* _Exercise requirements_
Using the material below, return exactly the lines between the one holding "ring tip: (610, 519)" and the one holding "thumb ip: (715, 566)", inclusive, and no others.

* _Input_
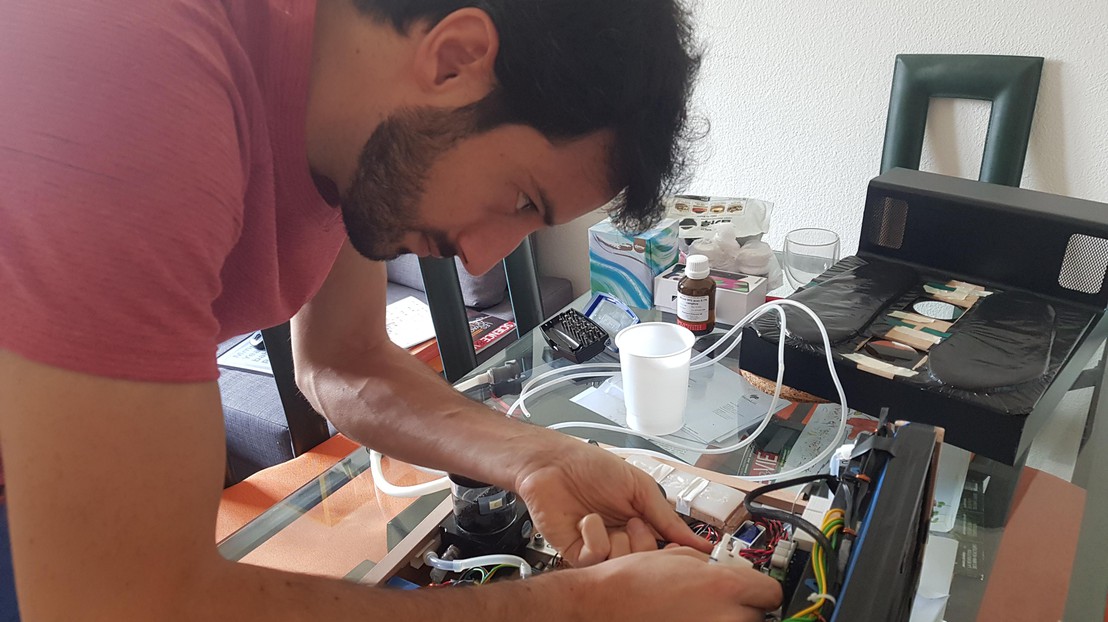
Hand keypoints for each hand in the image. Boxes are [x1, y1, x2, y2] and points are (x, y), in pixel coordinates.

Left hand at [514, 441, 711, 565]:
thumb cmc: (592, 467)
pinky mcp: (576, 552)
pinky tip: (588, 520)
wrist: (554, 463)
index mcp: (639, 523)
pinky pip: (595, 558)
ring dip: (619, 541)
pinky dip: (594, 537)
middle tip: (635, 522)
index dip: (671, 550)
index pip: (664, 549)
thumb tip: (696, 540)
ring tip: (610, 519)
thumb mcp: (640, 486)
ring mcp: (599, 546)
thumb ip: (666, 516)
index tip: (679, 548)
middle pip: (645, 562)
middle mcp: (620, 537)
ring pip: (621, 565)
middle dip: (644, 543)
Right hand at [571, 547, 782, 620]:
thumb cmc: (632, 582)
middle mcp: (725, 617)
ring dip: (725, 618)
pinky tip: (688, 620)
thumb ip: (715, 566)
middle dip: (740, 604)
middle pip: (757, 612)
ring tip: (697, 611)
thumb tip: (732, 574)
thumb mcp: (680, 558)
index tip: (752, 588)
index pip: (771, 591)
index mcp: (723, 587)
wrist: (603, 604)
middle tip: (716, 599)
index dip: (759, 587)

* _Output for this exercise_
ring tip: (610, 519)
thumb mcp: (640, 486)
ring mcp: (599, 546)
thumb ip: (666, 516)
index tip: (679, 548)
middle pip: (645, 562)
middle mcp: (620, 537)
ring pip: (621, 565)
middle dip: (644, 543)
Right hand at [571, 547, 782, 620]:
thumb cmc: (632, 582)
middle mcp: (725, 617)
ring dip: (725, 618)
pinky tip: (688, 620)
thumb ip: (715, 566)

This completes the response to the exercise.